• WRITTEN REQUEST
Pick up the passage below on conformal prediction intervals for QSAR regression and continue it after its final sentence.

# Start of TEXT EXTRACT

Many evaluation metrics of PIs have been explored in previous benchmark studies, and several recommendations have been proposed.6,23,28,29 Although it is difficult to find a single method that is superior to others under all criteria, the conformal prediction (CP) framework could satisfy most of these practical considerations and has attracted increased attention in recent QSAR applications.18,19,3035 The PIs generated by CP methods are guaranteed to achieve valid marginal coverage, i.e., on average, the test set PIs to contain the measured molecular activities with a user-specified probability, under the assumption of data exchangeability, i.e., that the training set molecules and molecules being predicted are random selections from the same pool of molecules.36,37 This marginal validity property does not depend on any distributional assumptions or model assumptions and holds for any sample size.36 The CP is applied as a companion to any pretrained model for a QSAR regression task, and many conformal algorithms require little extra computational costs besides the training of the original prediction model. Construction of conformal PIs is based on a “nonconformity” score that quantifies how unusual a data point is relative to the training data.38 We prefer to use nonconformity scores that do not require additional modeling efforts. The adaptivity property of PIs depends on the choice of a nonconformity score. A theory for selecting the nonconformity score is yet to be developed, and the choice needs to be evaluated with empirical studies. Several computationally efficient CP algorithms have been developed for QSAR regression;18,19,34 however, a comprehensive evaluation of their properties, especially their adaptivity, i.e., ability to handle heteroscedasticity of prediction errors, remains to be done.

In this work, our first contribution is to develop a computationally efficient CP algorithm, named adaptive calibrated ensemble (ACE) that is based on a specifically designed nonconformity score. The ACE algorithm can be used with any model that provides both point prediction and an uncertainty estimate for each molecule. For any ensemble-based model, the mean prediction over the ensemble is the “prediction” (i.e., the point estimate) and the standard deviation of predictions can be used as the prediction uncertainty estimate. The point estimate and prediction uncertainty estimate are inputs for ACE. The ACE nonconformity score is computed from the point prediction and the data-driven transformation of the prediction uncertainty score. If the uncertainty scores effectively represent the relative uncertainty between molecules, the ACE PIs would achieve not only a prespecified marginal coverage but also an approximate conditional coverage.

# End of TEXT EXTRACT
# Start of DATASET EXCERPT

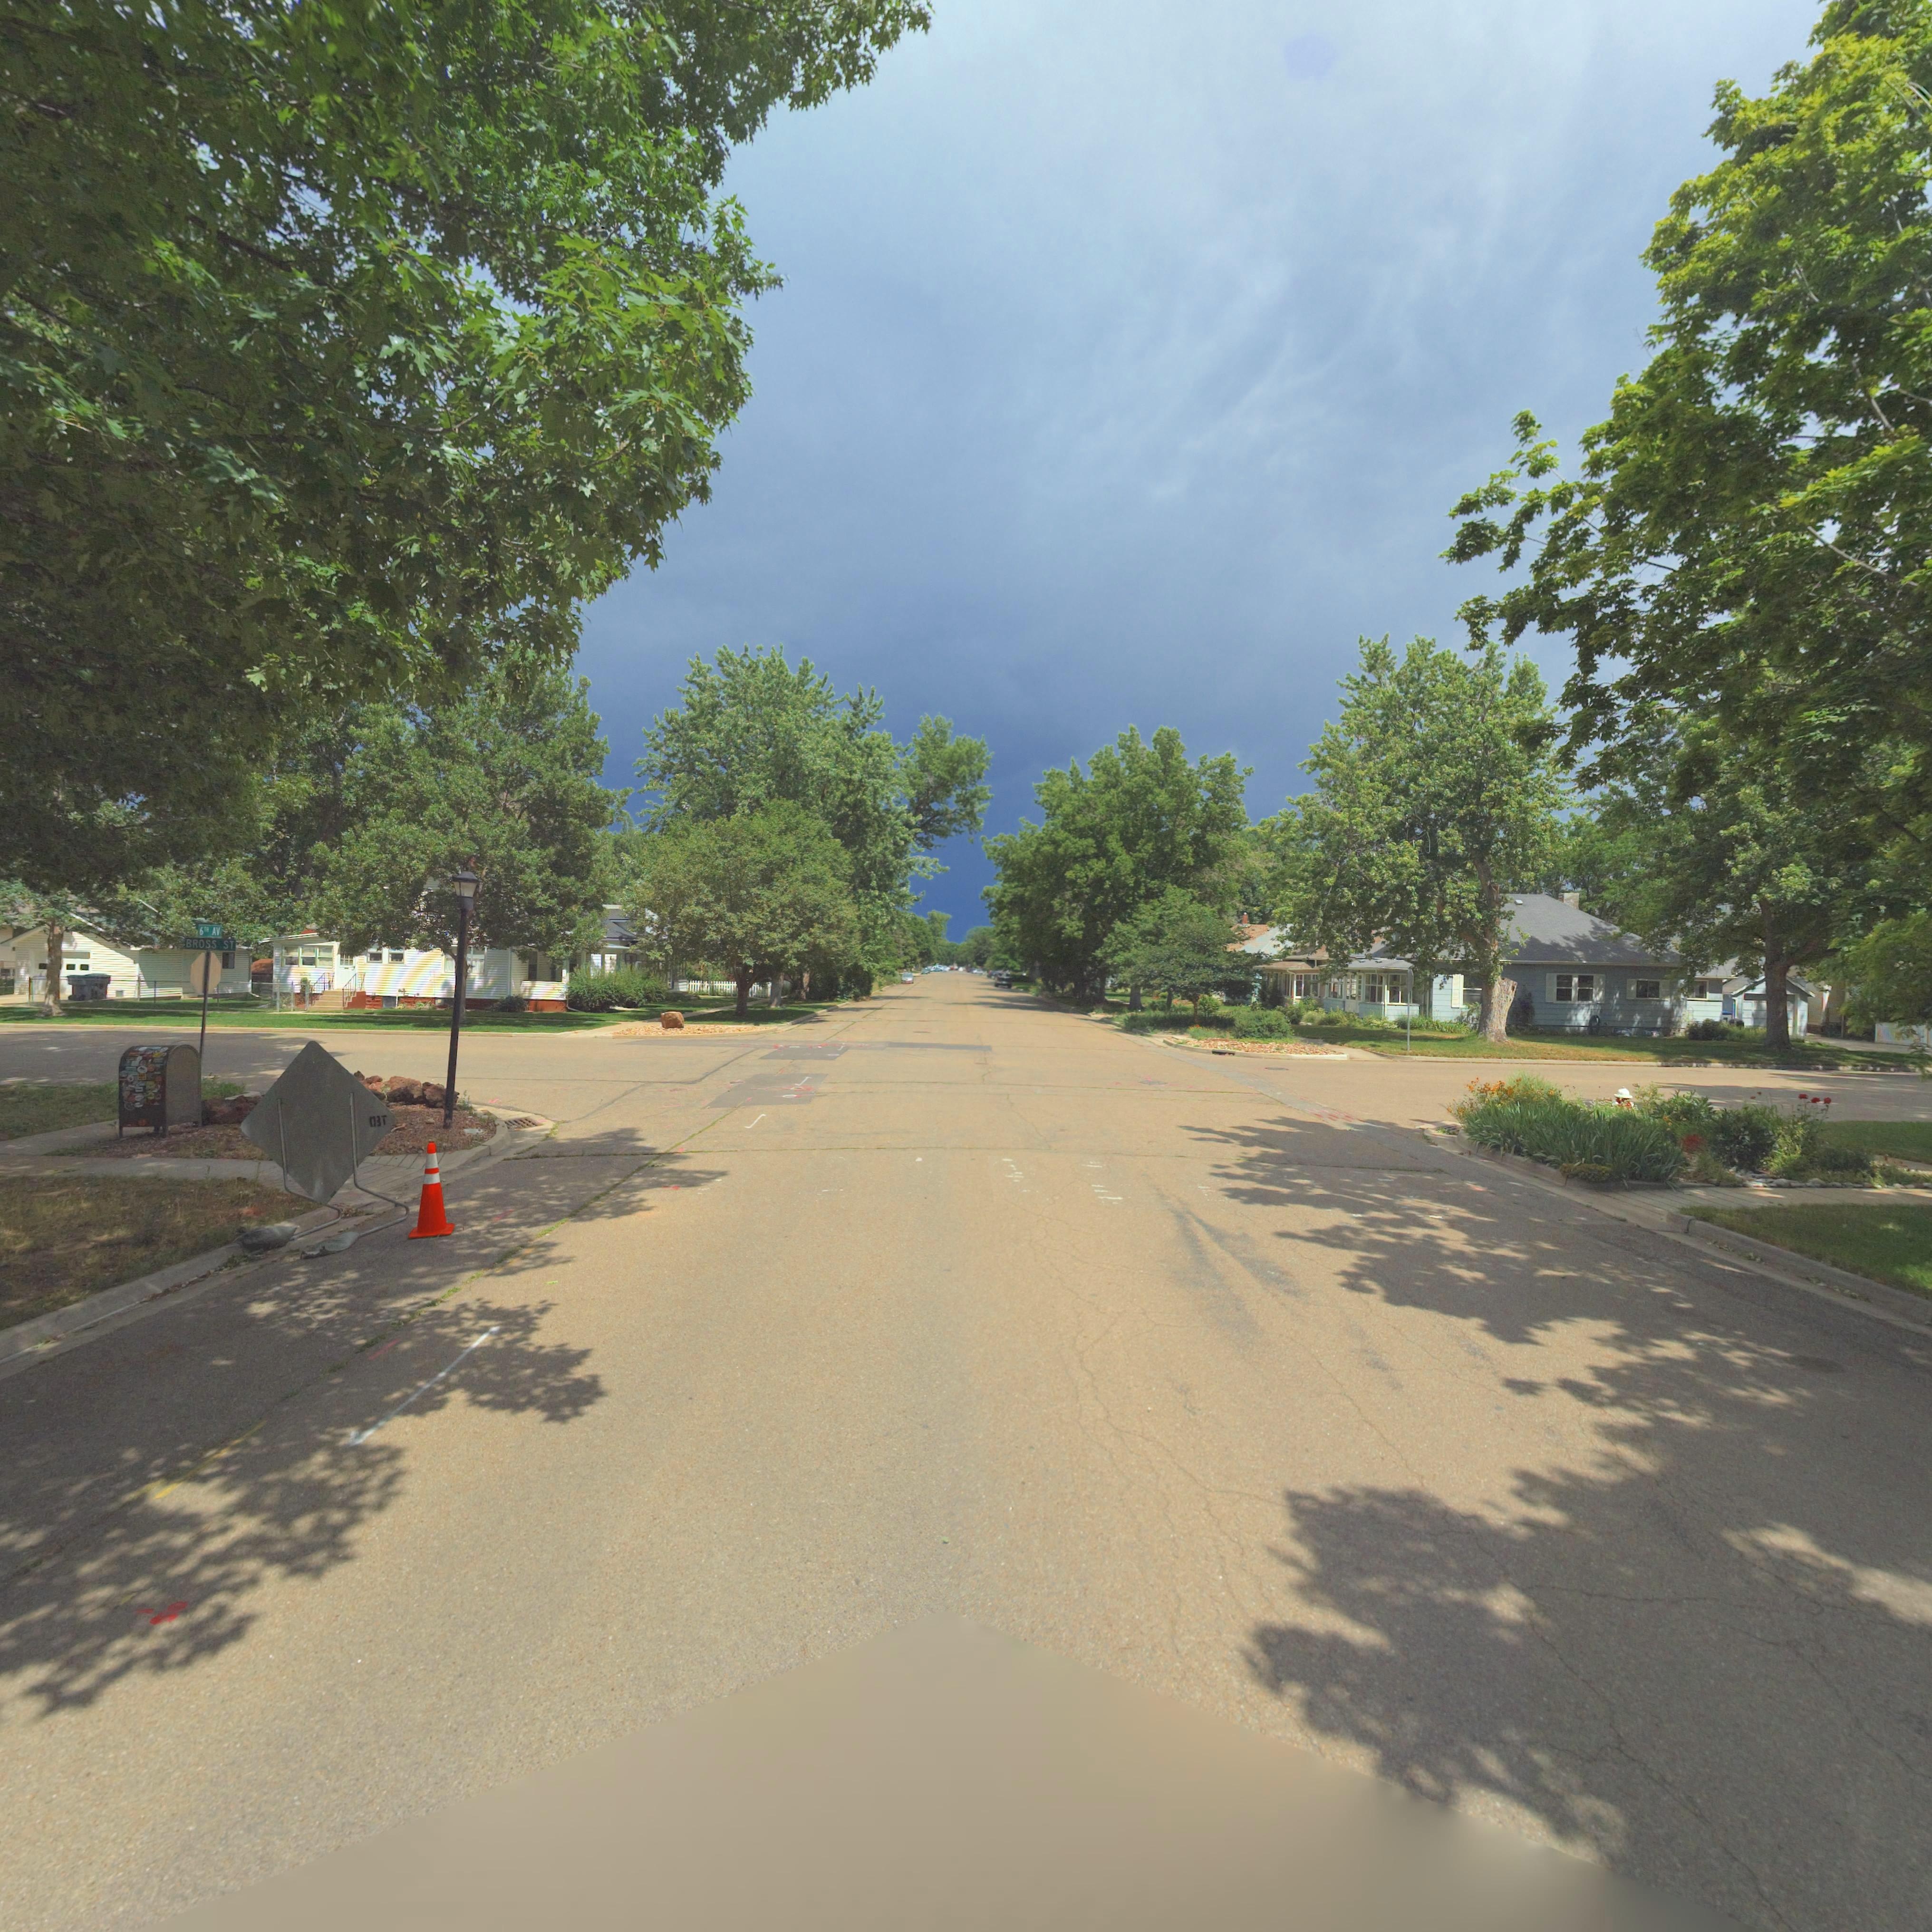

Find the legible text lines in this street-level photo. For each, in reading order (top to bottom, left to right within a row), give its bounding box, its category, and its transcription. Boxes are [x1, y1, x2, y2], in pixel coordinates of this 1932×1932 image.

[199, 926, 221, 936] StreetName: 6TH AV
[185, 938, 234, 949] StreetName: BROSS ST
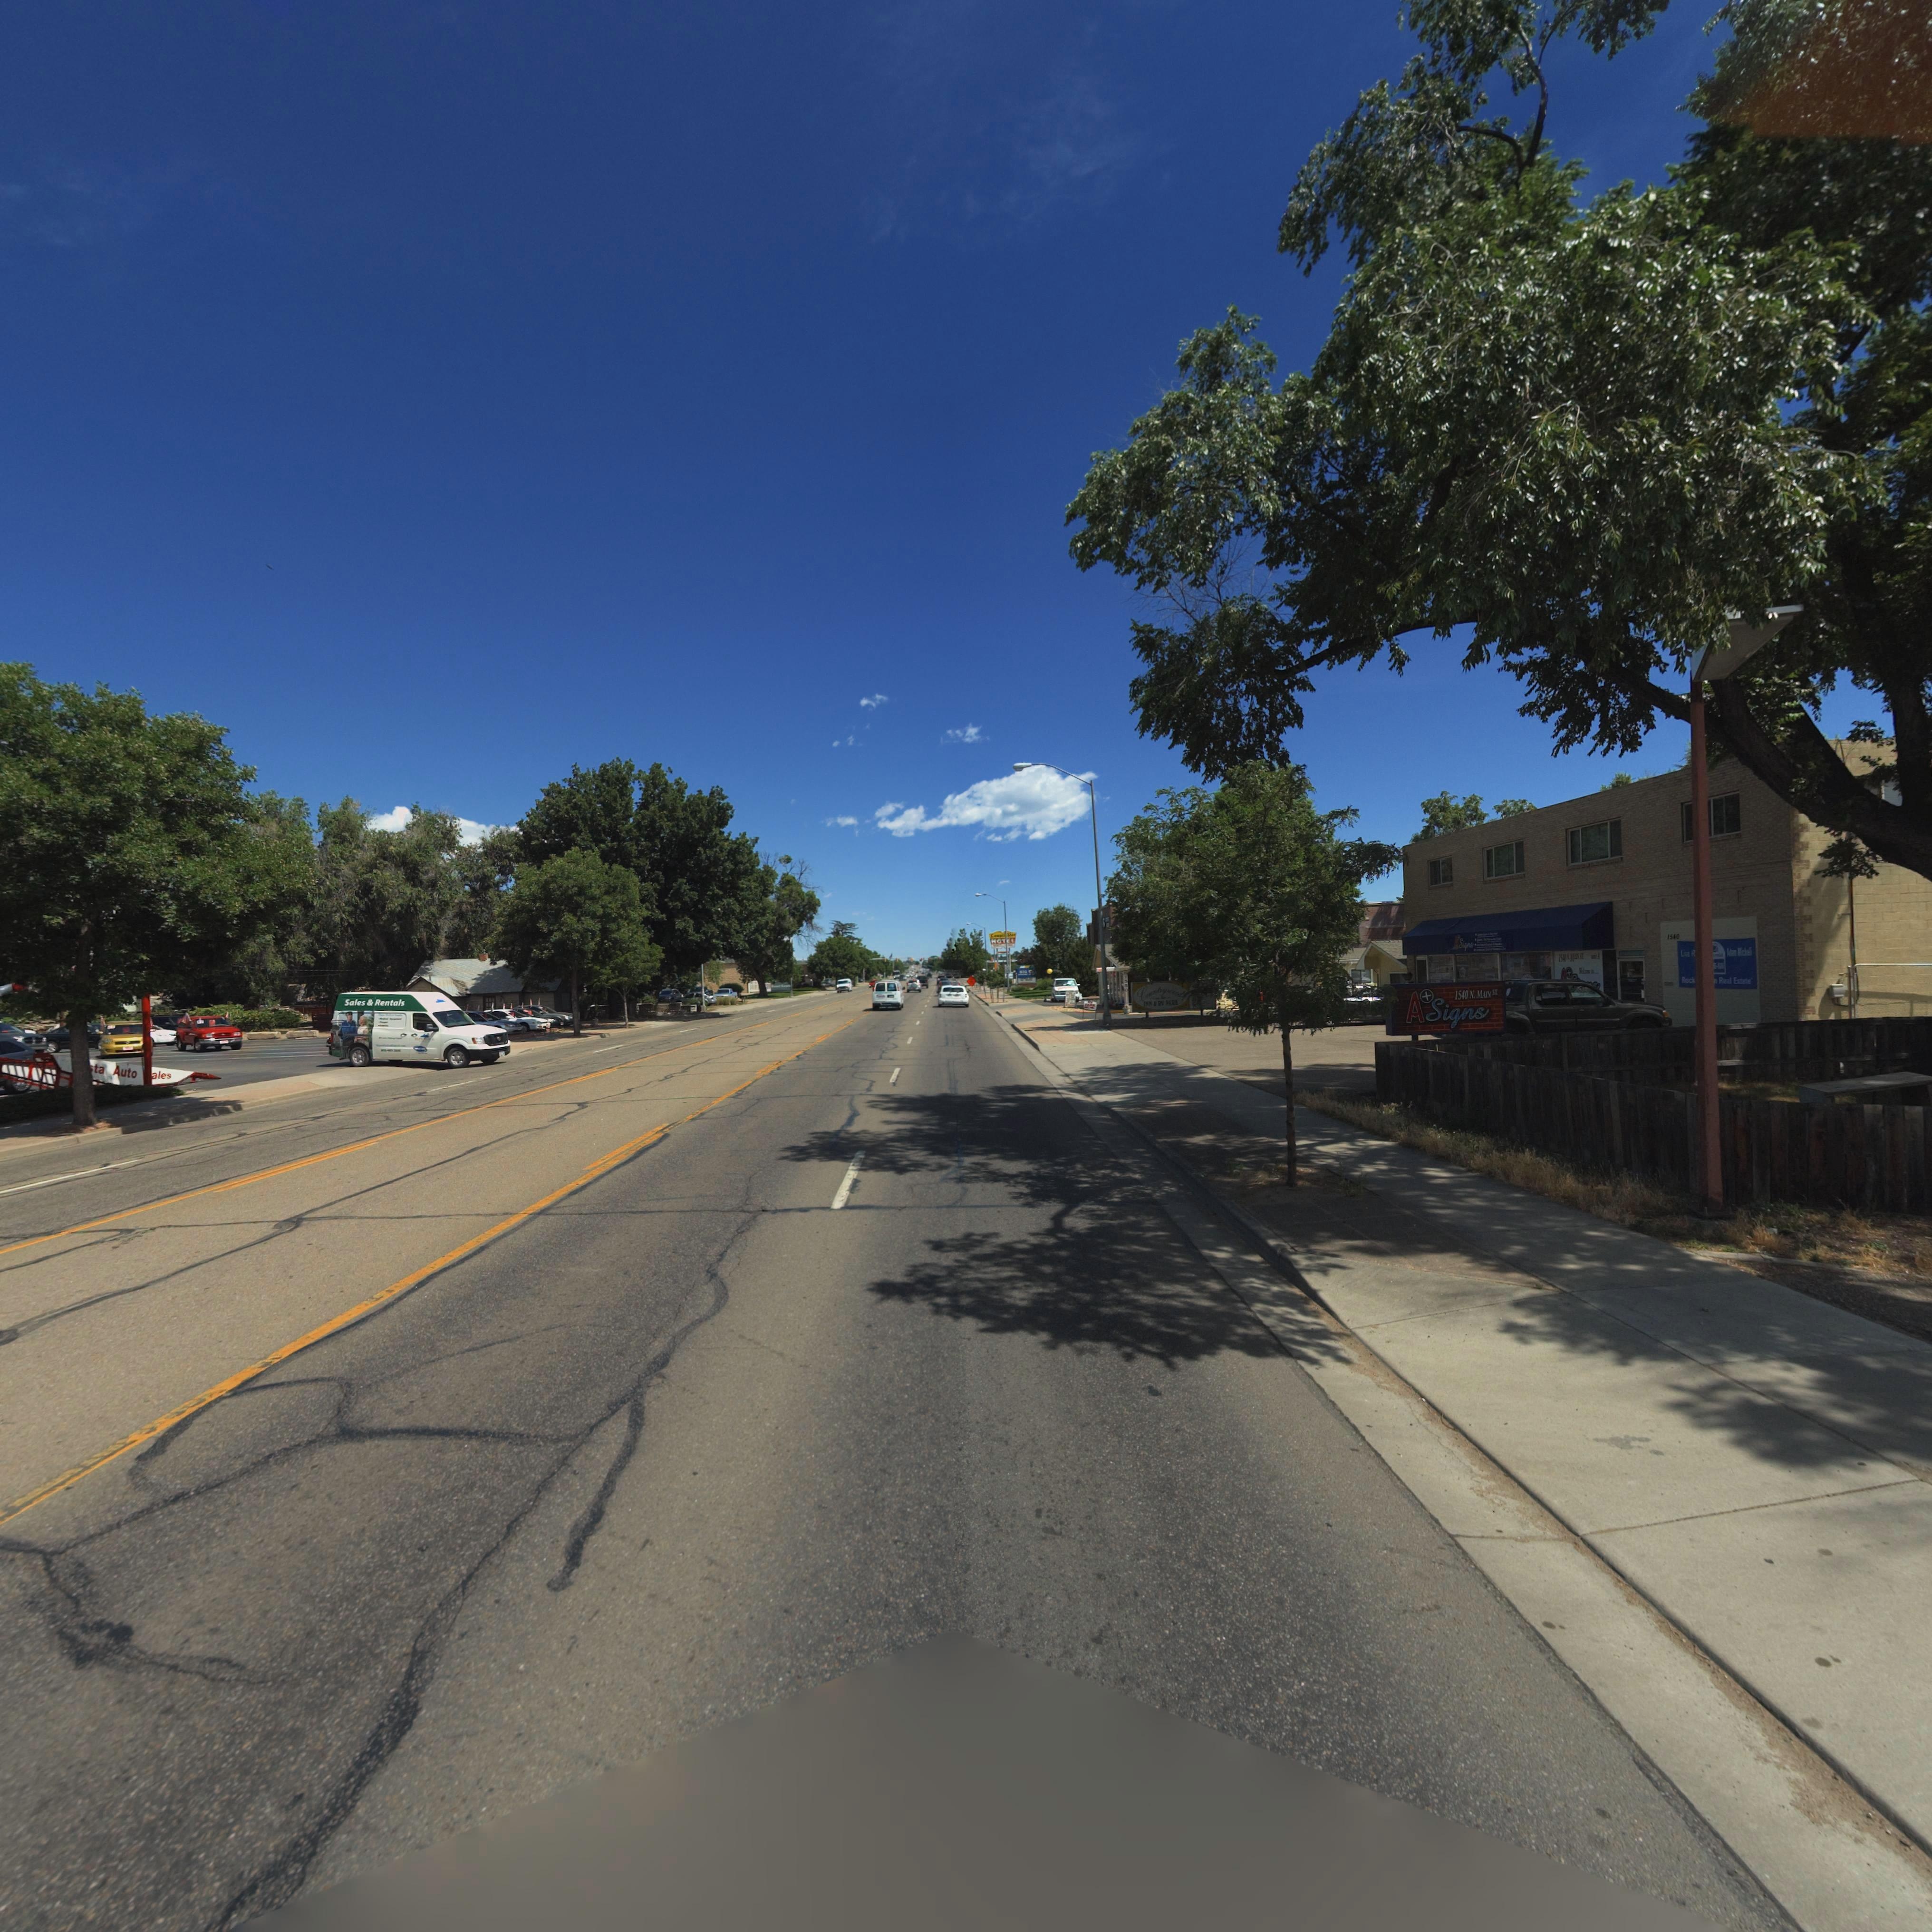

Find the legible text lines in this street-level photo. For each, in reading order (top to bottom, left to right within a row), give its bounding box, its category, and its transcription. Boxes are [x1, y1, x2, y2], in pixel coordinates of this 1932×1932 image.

# End of DATASET EXCERPT

• TASK RESULT
Deep neural networks (DNNs) and GB models are among the most predictive descriptor-based ML methods.3941 Our second contribution is proposing novel approaches for generating uncertainty estimates for these methods, named DNN-multitask and GB-tail, respectively. DNN-multitask is compared to the state-of-the-art DNN-dropout method for generating uncertainty estimates from ensembles.8,42

Our third contribution is a comprehensive analysis of a diverse collection of real QSAR data sets, with special attention to the analysis of conditional validity and efficiency.

Conditional validity and adaptivity of PIs in the heteroscedastic case is one of our work’s primary objectives and that of other researchers. The proposed methods include modifying the nonconformity scores by normalizing them to the conditional measures of prediction uncertainty. These methods and relevant references are discussed later. The method proposed in our paper also uses conformity score modification in a novel way, efficiently handling heteroscedasticity that is demonstrated with a large volume of diverse QSAR data. Different approaches to handling heteroscedasticity or, in general, obtaining PIs satisfying conditional validity have been proposed recently and are based on quantile regression,43 conditional histograms,44 and CP distributions.45,46 To our knowledge, these approaches have yet to be used in the QSAR literature and are currently being investigated by the authors of this paper.

The paper is organized as follows. The Data Sets and Molecular Descriptors section describes QSAR data sets and their molecular descriptors. In the Methods section, we briefly review the CP framework and applications to QSAR, introduce the proposed ACE CP algorithm, define evaluation metrics, and explain in detail how to obtain ensemble predictions or raw prediction uncertainty scores for several ML algorithms. The Results section presents the results of applying ACE jointly with several popular QSAR predictive algorithms and shows the validity, efficiency, and adaptivity of proposed methods on diverse QSAR data sets.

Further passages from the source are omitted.